My Question: Why does random forest consider random subsets of features for splitting at the node level within each tree rather than at the tree level?

Background: This is something of a history question. Tin Kam Ho published this paper on constructing "decision forests" by randomly selecting a subset of features to use for growing each tree in 1998. Several years later, in 2001, Leo Breiman published his seminal Random Forest paper, wherein the feature subset is randomly selected at each node within each tree, not at each tree. While Breiman cited Ho, he did not specifically explain the move from tree-level to node-level random feature selection.

I'm wondering what specifically motivated this development. It seems that selecting the feature subset at the tree level would still accomplish the desired decorrelation of the trees.

My theory: I haven't seen this articulated elsewhere, but it seems like the random subspace method would be less efficient in terms of getting estimates of feature importance. To obtain estimates of variable importance, for each tree, the features are randomly permuted one by one, and the increase in misclassification or increase in error for the out-of-bag observations is recorded. The variables for which the misclassification or error increase resulting from this random permutation is high are those with the greatest importance.

If we use the random subspace method, for each tree, we are only considering $m$ of the $p$ features. It may take several trees to consider all $p$ predictors even once. On the other hand, if we consider a different subset $m_i$ of the $p$ features at each node, we will consider each feature more times after fewer trees, giving us a more robust estimate of the feature importance.

What I've looked at thus far: So far, I have read Breiman's paper and Ho's paper, and done a broad online search for comparisons of the methods without finding a definitive answer. Note that a similar question was asked before. This question goes a bit further by including my speculation/work toward a possible solution. I would be interested in any answers, relevant citations, or simulation studies comparing the two approaches. If none are forthcoming, I plan to run my own simulation comparing the two methods.

Best Answer

Suppose we have 10 features f1, f2, ..., f9, f10, then when we take a subset to let's suppose f1, f3, f4, f8 of features at tree level itself, then we construct the whole tree taking these 4 features into consideration.

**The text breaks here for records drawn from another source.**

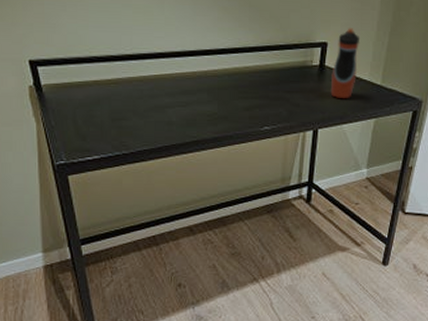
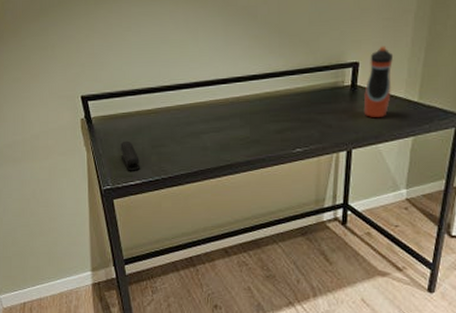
stapler: none [76,112,99,144] -> present [120,141,141,170]

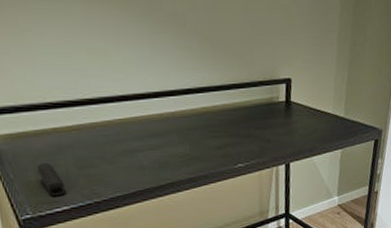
water bottle: present [363,46,394,117] -> none [298,64,322,132]

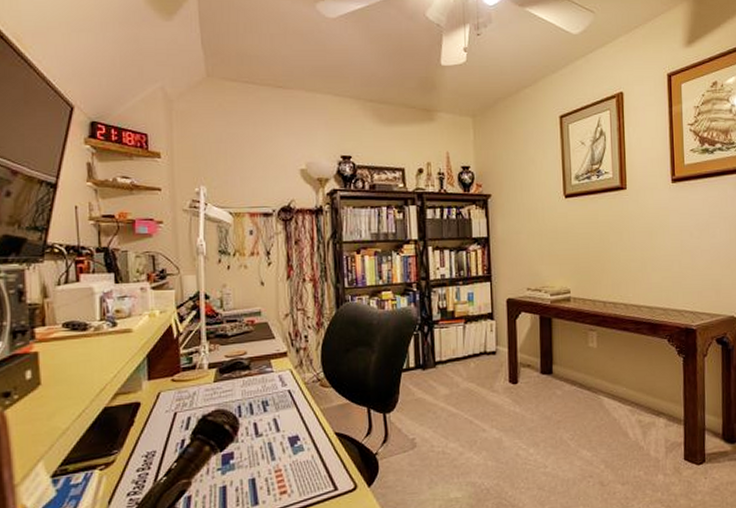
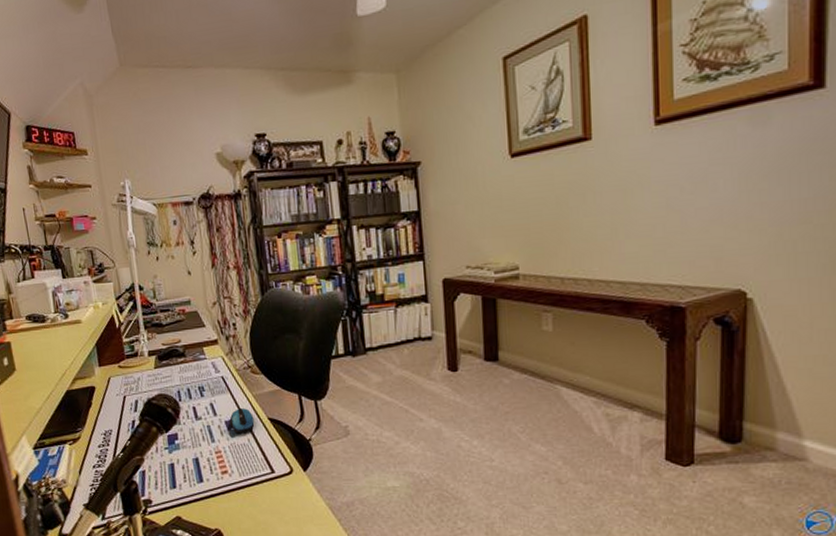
computer mouse: none [293,423,320,450] -> present [229,408,255,434]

We calculate the entropy, compare only these 4 features at every node and take that feature that yields maximum entropy. This isn't much use as we are restricting our tree learning to only those 4 features. Contrary to this, when we take some subset of features let's say f1, f8, f9 at first node, we calculate the entropy and compare them among these 3 features and chose the one that gives maximum value. Instead of growing the tree further with same features, we chose another subset of features let's say f4, f7, f2 and make the split based on these features. Suppose f8 was selected at the first node and f2 was selected at the second node. Model is able to learn the relationship between these both which wouldn't be possible if there is some other feature that gives maximum entropy than f2 after f8 has been selected as the root node.

In this way, the model can learn the relationship between different features in a more diversified way. This approach will have a number of features explored in a single tree and thus relations among them is preserved. Hope you got it now :)